# [Data shown]
################
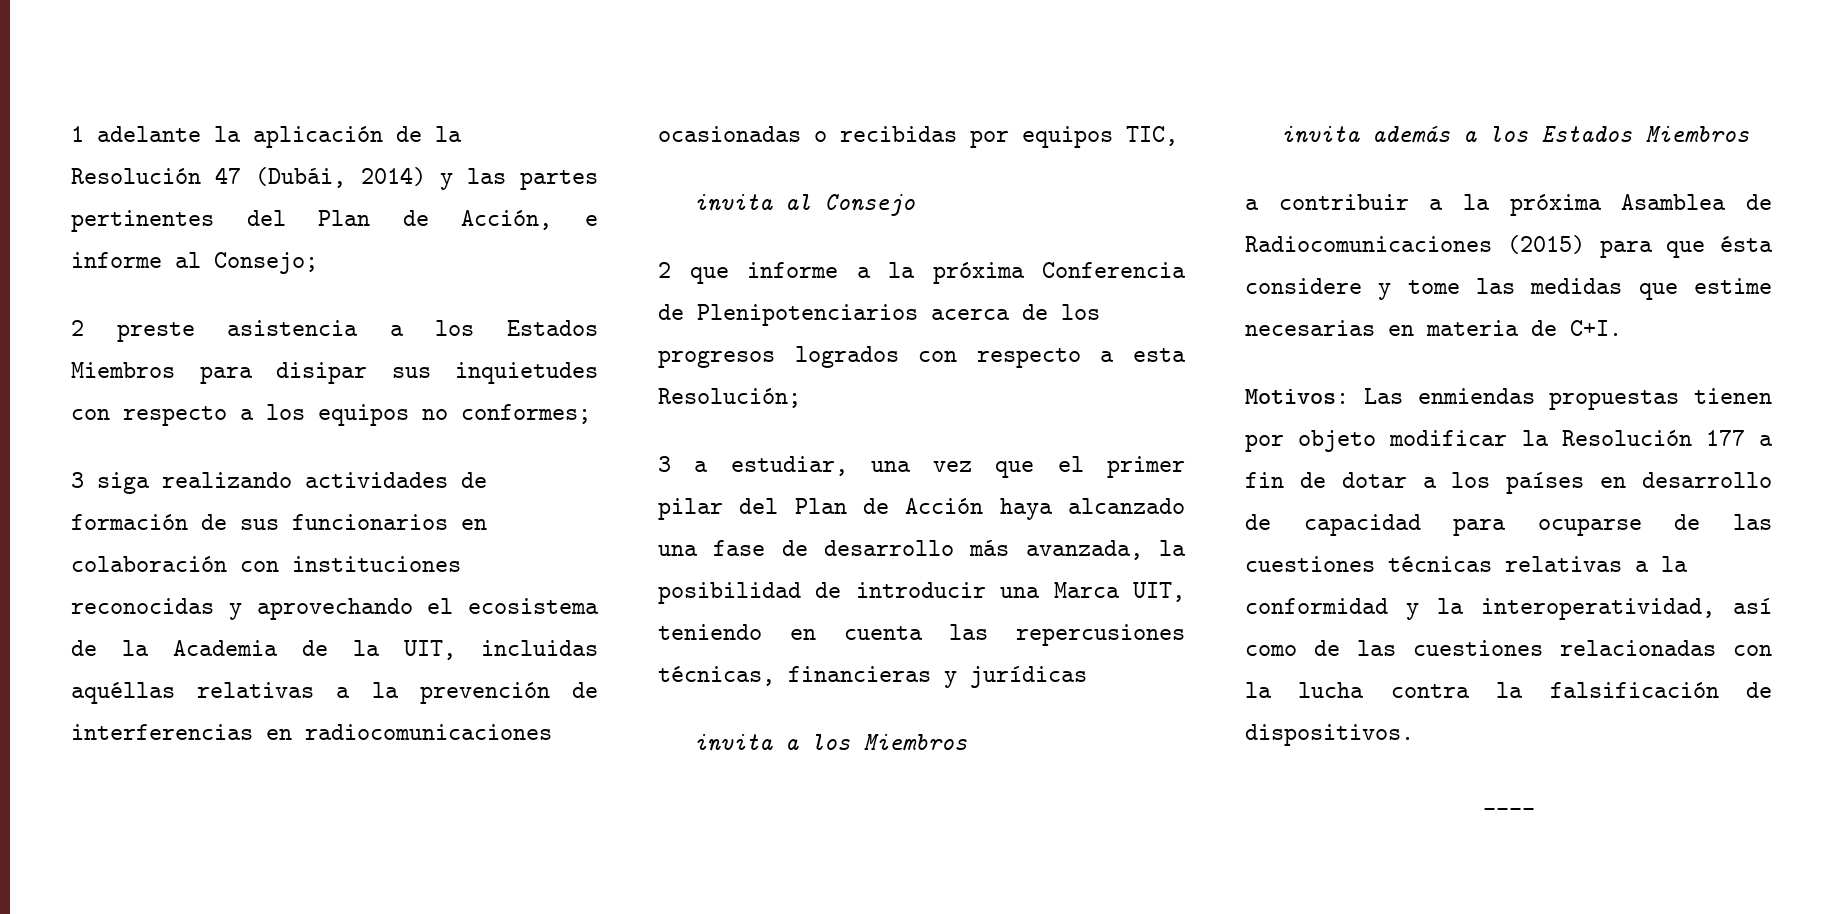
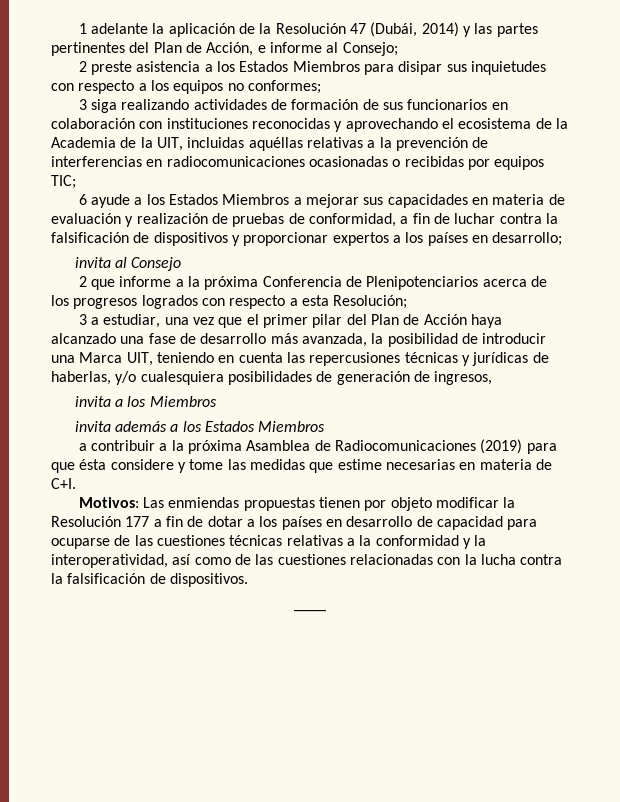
[1126,126,1178,146] TIC, -> [51,175,76,189] [78,194,565,208] [51,213,558,227] [51,232,563,246] TIC; // 6 ayude a los Estados Miembros a mejorar sus capacidades en materia de evaluación y realización de pruebas de conformidad, a fin de luchar contra la falsificación de dispositivos y proporcionar expertos a los países en desarrollo;
[658,666,931,686] técnicas, financieras -> [404,352,458,363] técnicas
(1087, 677) none -> [532,352,549,363] [51,371,493,385] de haberlas, y/o cualesquiera posibilidades de generación de ingresos,
[1506,235,1585,254] (2015) -> [480,439,523,454] (2019)

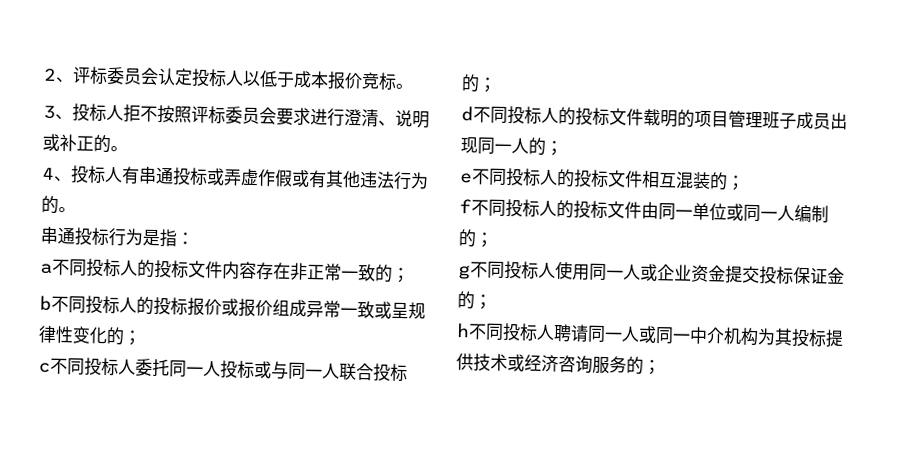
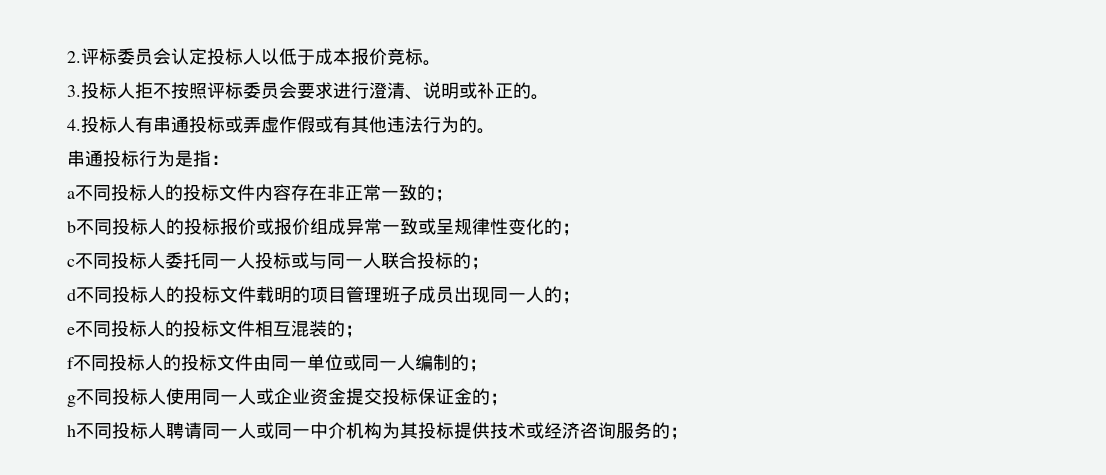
[43,68,74,83] 2、 -> [67,51,81,63] 2.
[43,105,73,120] 3、 -> [67,85,81,97] 3.
[41,167,72,182] 4、 -> [67,119,81,131] 4.

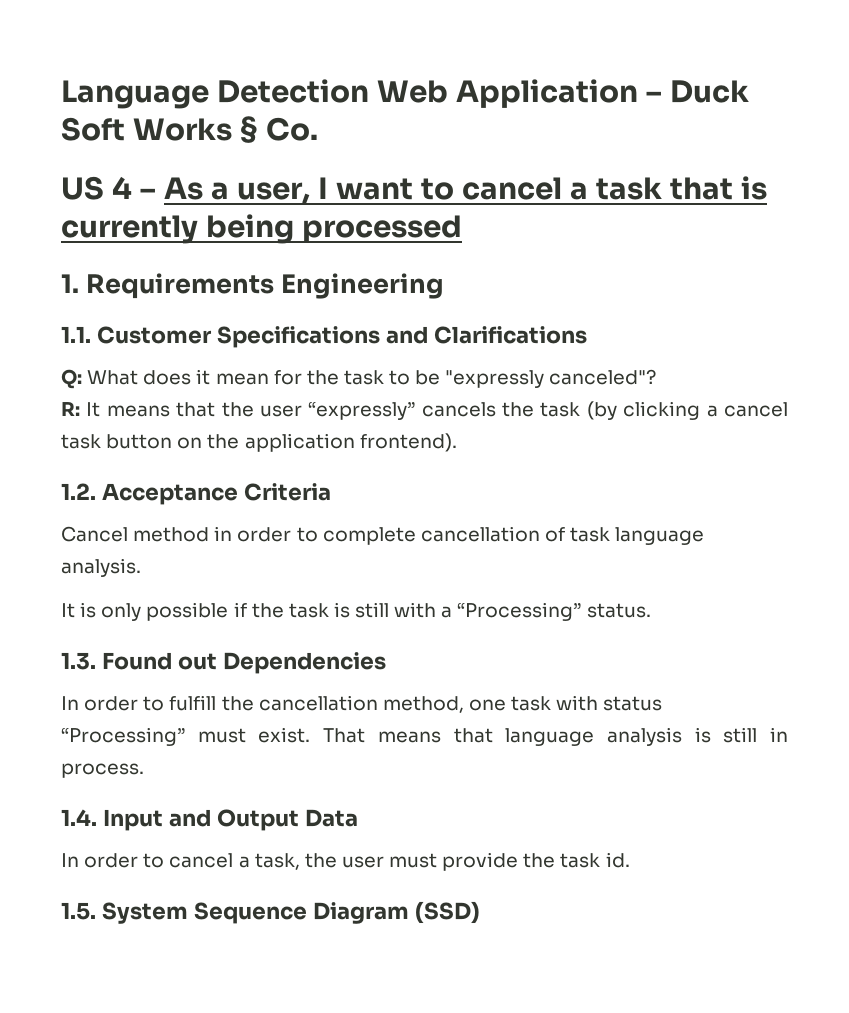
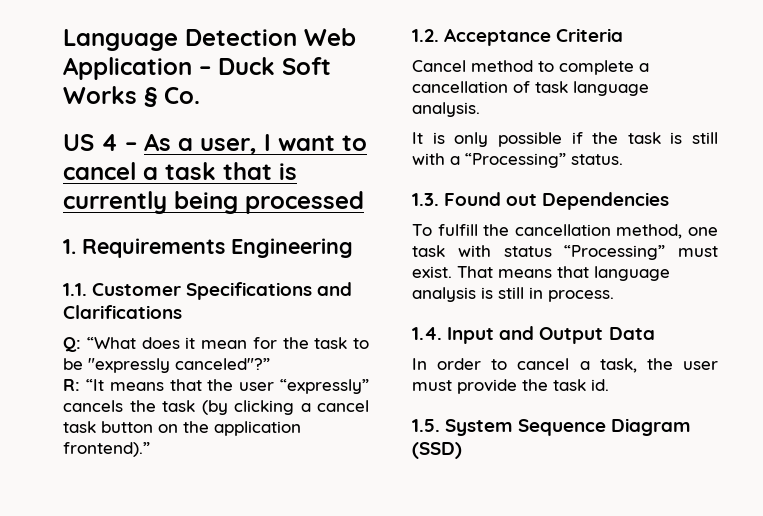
[87,370,139,385] What -> [86,337,136,349] “What
[549,369,657,385] canceled"? -> [175,358,270,370] canceled"?”
[86,402,101,417] It -> [85,379,104,391] “It
[359,433,457,452] frontend). -> [63,442,150,457] frontend).”
[214,526,292,542] in order -> (533, 66) none
(416, 536) none -> [639,63,649,72] a
[61,696,165,711] In order to -> [412,224,432,236] To

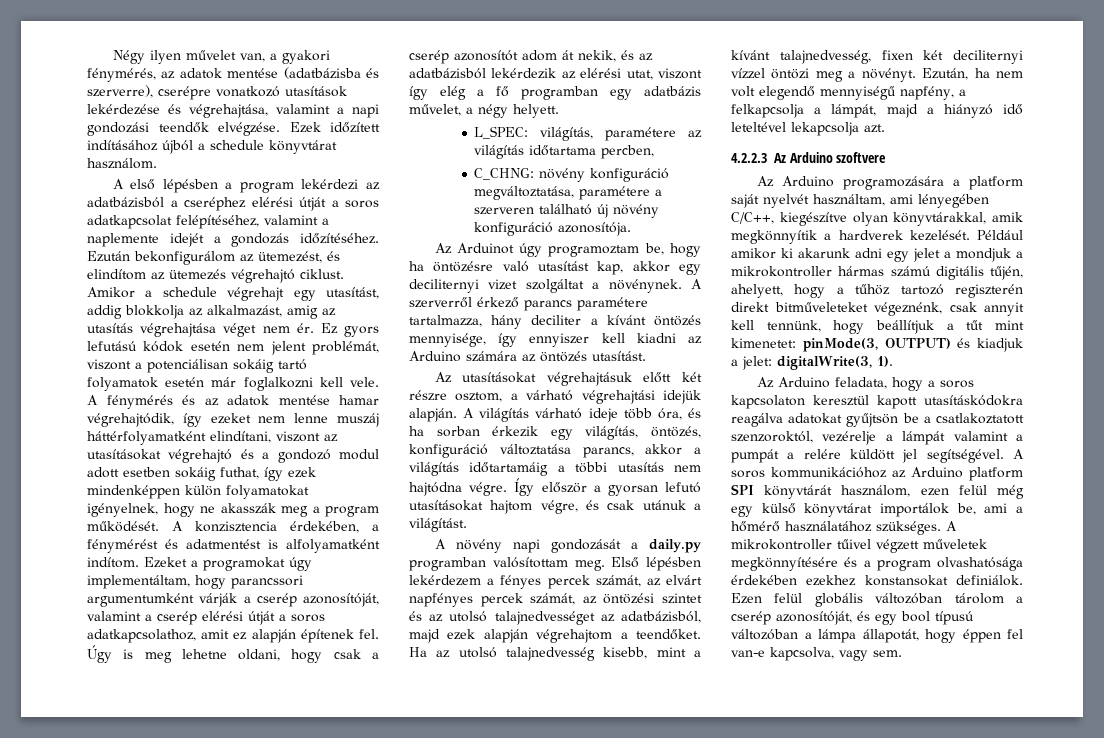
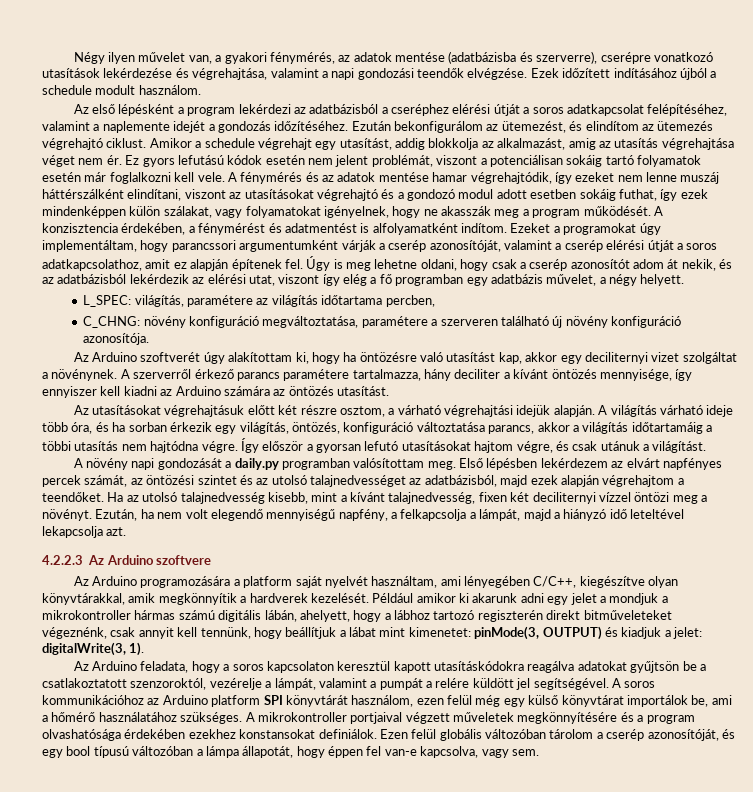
[269,140,337,154] könyvtárat -> [95,85,136,95] modult
[112,179,218,193] A első lépésben -> [73,104,175,116] Az első lépésként
[87,431,206,445] háttérfolyamatként -> [42,189,124,199] háttérszálként
(221, 490) none -> [163,206,243,218] szálakat, vagy
[456,243,664,257] Arduinot úgy programoztam be, -> [91,352,309,364] Arduino szoftverét úgy alakítottam ki,
[487,575,641,589] a fényes percek számát, -> (608, 463) none
[990,266,1023,280] tűjén, -> [264,610,297,622] lábán,
[855,284,891,295] tűhöz -> [394,610,430,620] lábhoz
[966,320,984,330] tűt -> [349,627,376,637] lábat
[902,431,946,445] lámpát -> [274,678,316,690] lámpát,
[837,539,871,549] tűivel -> [350,712,403,724] portjaival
################
Return all lines in the entries above that carry the word "order".

# [Your solution]
[214,526,292,542] in order -> (533, 66) none
[61,696,165,711] In order to -> [412,224,432,236] To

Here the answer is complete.